Vom Baldeplatz in Richtung Thalkirchner Straße treten während der Spitzenzeiten häufig Überlastungen auf. Die Beschleunigung der Metrobuslinie 62 greift an der Thalkirchner Straße stark in die Lichtsignalsteuerung ein, um die Kapuzinerstraße zu queren. Dies bringt eine unregelmäßigeGrünzeitverteilung für die Kapuzinerstraße mit sich. Deshalb befüllt sich der Stauraum immer wieder über die Geyerstraße hinaus, vor allem in der morgendlichen Hauptverkehrszeit bis zurück zum Baldeplatz, bis hinein in die Isarparallele.
Aus diesem Grund wird die Lichtsignalanlage am Baldeplatz aktuell vom Kreisverwaltungsreferat dahingehend optimiert, dass der Verkehr von der Wittelsbacher Brücke kommend so früh abgebrochen wird, dass das Überstauen der Wittelsbacher Straße verhindert wird. Die Behinderungen des motorisierten Individualverkehrs entlang der Isarparallele sollen dadurch vermieden werden. Dies wirkt sich zudem auch positiv auf Sicherheit und Komfort der Fußgänger- und Radfahrerquerungen aus.
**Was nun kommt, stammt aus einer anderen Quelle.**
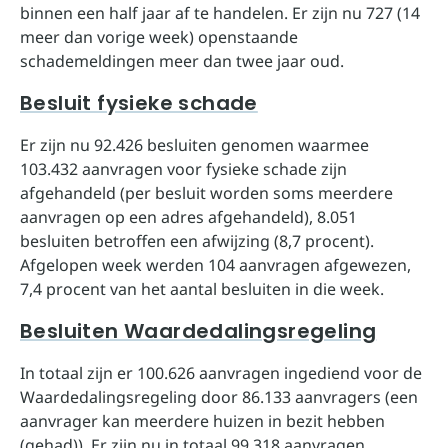
binnen een half jaar af te handelen. Er zijn nu 727 (14
meer dan vorige week) openstaande
schademeldingen meer dan twee jaar oud.
Besluit fysieke schade
Er zijn nu 92.426 besluiten genomen waarmee
103.432 aanvragen voor fysieke schade zijn
afgehandeld (per besluit worden soms meerdere
aanvragen op een adres afgehandeld), 8.051
besluiten betroffen een afwijzing (8,7 procent).
Afgelopen week werden 104 aanvragen afgewezen,
7,4 procent van het aantal besluiten in die week.
Besluiten Waardedalingsregeling
In totaal zijn er 100.626 aanvragen ingediend voor de
Waardedalingsregeling door 86.133 aanvragers (een
aanvrager kan meerdere huizen in bezit hebben
(gehad)). Er zijn nu in totaal 99.318 aanvragen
Am Giesinger Berg hat sich in Richtung Stadtmitte durch den Einbau eines barrierefreien Haltestellenkaps an der Haltestelle Humboldtstraße der Beginn der einspurigen Verkehrsführung in Richtung des Giesinger Bergs verschoben. Neben der barrierefreien Gestaltung der Haltestelle Humboldtstraße wurde damit auch beabsichtigt, den schon vorhandenen Stau von der Wohnbebauung weg zum Giesinger Berg zu verschieben.
Das Referat für Stadtplanung und Bauordnung wird die Entwicklung der Verkehrssituation in der Kapuzinerstraße auch im Hinblick auf mögliche Veränderungen durch die Verkehrsfreigabe des Luise-Kiesselbach-Platz-Tunnels Mitte 2015 weiterhin beobachten.